In the Middle Ages the Feudal System established a link between the different classes. Under the system, land was provided in return for a fee or service. By the beginning of the Tudor period, the practice of keeping retainers had been adopted by noblemen to ensure a loyal workforce.
Retainers were those people that were in the service of a nobleman. They included men at arms, chaplains, farriers and those who worked in the service of a Lord’s house. They were given livery and maintenance: clothing and a badge or uniform to show who they were retained by; food and board; and possibly a small wage.
Retainers could be taken on for a short period of time or for life. Noblemen often kept as many as they could since the more they had the higher their status became.
King Henry VII had mixed feelings about the practice. He worried that a nobleman might amass a very large household and army and be able to challenge the King’s position on the throne. But he knew that when he called on his nobles to raise an army it would be larger if retainers were kept.

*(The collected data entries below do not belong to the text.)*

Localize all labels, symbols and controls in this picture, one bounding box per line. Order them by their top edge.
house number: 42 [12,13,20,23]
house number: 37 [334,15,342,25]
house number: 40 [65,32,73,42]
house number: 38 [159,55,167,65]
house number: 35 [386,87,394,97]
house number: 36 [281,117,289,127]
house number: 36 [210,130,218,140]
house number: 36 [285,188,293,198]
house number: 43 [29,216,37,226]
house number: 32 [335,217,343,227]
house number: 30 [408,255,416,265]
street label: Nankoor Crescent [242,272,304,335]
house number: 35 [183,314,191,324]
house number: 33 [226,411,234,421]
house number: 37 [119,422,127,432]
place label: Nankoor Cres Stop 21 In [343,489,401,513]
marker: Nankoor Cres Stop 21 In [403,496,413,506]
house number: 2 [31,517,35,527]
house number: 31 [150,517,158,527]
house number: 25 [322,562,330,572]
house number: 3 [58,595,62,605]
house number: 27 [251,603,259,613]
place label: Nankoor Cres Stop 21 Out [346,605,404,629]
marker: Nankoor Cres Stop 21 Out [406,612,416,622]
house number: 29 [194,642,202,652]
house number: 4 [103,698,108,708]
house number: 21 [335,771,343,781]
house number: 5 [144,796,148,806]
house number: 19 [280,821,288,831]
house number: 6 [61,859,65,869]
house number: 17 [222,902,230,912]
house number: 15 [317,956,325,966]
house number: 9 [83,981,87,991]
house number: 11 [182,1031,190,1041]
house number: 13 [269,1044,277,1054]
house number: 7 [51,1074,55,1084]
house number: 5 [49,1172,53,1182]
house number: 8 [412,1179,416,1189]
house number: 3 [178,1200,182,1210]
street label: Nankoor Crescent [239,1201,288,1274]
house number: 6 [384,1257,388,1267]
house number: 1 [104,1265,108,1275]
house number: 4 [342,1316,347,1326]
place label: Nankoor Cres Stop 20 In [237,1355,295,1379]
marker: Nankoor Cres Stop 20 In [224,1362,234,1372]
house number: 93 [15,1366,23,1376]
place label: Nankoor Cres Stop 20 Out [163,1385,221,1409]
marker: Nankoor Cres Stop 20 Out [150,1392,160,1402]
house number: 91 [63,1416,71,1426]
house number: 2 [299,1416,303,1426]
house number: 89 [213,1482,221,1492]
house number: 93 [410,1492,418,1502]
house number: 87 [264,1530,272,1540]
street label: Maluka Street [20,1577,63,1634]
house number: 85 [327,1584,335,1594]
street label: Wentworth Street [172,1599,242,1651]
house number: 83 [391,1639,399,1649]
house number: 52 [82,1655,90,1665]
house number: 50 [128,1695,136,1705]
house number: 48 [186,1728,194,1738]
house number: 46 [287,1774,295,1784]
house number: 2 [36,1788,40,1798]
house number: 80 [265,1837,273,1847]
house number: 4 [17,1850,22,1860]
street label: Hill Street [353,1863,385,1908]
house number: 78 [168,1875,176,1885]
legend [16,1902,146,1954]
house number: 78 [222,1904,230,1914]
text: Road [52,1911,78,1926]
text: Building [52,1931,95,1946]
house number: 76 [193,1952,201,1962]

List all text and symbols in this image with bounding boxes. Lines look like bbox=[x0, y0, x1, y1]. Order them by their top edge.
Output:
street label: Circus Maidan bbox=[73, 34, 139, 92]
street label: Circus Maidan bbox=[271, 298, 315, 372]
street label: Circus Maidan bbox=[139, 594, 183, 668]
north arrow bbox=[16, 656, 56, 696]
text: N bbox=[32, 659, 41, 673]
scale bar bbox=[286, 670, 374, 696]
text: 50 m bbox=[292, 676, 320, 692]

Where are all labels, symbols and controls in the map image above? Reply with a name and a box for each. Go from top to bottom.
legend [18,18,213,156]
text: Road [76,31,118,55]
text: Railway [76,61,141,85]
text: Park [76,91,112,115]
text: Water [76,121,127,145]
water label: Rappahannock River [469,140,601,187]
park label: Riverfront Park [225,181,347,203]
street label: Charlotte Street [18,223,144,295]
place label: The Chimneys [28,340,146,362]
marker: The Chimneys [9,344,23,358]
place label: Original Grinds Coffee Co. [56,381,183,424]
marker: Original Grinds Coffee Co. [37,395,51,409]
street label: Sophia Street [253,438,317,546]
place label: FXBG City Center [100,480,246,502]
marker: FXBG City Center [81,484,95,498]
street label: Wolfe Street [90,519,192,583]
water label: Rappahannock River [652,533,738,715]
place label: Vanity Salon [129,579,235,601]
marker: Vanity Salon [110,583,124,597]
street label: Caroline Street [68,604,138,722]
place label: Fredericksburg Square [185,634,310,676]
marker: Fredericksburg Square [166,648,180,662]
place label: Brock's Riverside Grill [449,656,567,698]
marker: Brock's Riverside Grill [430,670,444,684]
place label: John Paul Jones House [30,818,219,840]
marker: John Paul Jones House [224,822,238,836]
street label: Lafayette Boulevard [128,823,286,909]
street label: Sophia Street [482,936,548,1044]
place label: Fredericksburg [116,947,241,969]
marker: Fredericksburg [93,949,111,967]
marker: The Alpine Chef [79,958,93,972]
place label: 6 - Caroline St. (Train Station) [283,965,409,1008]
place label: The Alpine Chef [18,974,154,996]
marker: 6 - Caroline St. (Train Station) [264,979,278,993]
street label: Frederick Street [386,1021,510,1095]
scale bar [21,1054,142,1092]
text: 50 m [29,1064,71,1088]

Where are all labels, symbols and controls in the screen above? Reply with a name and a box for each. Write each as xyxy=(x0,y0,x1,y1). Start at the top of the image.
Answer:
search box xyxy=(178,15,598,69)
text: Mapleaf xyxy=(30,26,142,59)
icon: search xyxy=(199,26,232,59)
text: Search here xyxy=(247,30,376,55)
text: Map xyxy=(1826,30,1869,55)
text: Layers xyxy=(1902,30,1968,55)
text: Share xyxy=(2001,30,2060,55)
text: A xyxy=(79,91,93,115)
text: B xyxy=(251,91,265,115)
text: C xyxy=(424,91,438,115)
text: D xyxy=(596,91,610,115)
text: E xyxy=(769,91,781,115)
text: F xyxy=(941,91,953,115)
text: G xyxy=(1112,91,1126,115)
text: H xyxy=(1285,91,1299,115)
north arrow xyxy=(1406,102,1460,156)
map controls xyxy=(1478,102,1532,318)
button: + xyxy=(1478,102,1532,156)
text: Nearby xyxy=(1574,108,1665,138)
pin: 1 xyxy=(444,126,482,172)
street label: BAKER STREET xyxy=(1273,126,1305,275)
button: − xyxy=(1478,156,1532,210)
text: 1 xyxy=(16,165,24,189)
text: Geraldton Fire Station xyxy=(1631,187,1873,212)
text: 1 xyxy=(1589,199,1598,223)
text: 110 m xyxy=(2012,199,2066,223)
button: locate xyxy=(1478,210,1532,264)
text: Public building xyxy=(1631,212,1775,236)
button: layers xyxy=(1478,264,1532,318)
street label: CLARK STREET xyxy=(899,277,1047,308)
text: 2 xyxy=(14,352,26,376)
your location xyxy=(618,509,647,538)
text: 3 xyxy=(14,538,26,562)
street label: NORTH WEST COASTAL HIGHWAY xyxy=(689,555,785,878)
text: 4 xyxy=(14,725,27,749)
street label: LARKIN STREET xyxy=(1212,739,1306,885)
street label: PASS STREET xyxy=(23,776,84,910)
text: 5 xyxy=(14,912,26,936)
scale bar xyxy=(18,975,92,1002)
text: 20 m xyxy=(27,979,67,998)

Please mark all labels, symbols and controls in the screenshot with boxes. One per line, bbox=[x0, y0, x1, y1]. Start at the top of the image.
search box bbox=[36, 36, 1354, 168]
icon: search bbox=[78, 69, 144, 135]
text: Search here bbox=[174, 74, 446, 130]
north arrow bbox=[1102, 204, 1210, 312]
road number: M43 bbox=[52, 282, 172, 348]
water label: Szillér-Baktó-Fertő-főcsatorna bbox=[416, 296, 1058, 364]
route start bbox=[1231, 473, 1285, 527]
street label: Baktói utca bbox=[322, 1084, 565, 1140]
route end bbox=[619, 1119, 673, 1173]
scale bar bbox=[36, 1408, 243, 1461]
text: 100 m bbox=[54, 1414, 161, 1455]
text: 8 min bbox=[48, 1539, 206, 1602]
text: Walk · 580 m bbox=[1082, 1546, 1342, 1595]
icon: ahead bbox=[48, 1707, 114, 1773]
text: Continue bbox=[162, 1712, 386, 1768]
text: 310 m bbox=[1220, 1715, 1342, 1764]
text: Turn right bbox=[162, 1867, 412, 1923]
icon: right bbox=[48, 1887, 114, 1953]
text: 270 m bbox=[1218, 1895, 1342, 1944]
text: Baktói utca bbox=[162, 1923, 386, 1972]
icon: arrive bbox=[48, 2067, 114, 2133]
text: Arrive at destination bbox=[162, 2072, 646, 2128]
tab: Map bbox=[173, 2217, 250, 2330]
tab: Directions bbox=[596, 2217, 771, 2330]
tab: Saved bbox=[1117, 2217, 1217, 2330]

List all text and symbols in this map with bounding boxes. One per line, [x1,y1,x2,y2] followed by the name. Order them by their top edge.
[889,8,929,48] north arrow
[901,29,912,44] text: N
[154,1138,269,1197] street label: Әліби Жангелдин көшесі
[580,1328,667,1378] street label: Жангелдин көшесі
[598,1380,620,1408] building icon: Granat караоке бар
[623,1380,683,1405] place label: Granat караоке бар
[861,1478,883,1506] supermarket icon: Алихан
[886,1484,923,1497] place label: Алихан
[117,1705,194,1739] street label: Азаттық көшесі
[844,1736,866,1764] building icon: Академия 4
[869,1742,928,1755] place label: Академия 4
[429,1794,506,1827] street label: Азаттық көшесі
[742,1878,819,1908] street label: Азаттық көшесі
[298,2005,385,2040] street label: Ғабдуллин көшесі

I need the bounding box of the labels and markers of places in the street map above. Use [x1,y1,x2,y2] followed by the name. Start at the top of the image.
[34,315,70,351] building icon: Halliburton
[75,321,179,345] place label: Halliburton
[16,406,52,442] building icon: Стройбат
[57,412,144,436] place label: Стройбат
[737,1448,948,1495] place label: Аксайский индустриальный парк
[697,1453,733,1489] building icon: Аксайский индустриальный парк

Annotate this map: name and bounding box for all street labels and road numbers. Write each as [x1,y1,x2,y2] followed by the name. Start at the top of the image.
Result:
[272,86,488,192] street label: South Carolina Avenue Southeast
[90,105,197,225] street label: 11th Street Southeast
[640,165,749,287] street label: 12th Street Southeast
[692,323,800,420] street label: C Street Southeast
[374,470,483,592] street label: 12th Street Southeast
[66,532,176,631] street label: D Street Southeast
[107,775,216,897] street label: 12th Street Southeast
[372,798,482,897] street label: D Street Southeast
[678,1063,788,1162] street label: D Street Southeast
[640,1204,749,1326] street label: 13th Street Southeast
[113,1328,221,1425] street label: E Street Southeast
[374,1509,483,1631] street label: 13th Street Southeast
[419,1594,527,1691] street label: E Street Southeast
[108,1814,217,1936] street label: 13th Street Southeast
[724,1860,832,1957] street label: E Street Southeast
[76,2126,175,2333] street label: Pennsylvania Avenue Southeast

In 1486, King Edward IV had passed a law outlawing keeping retainers unless they were for the purpose of ‘legal service’. This law was largely ignored or noblemen stated that their men were in ‘legal service’.
In 1504 an act was passed which required all noblemen to give the king a list of their retainers and obtain a license for them. It is likely that Henry VII did not want to outlaw the practice, just gain more control over the numbers involved.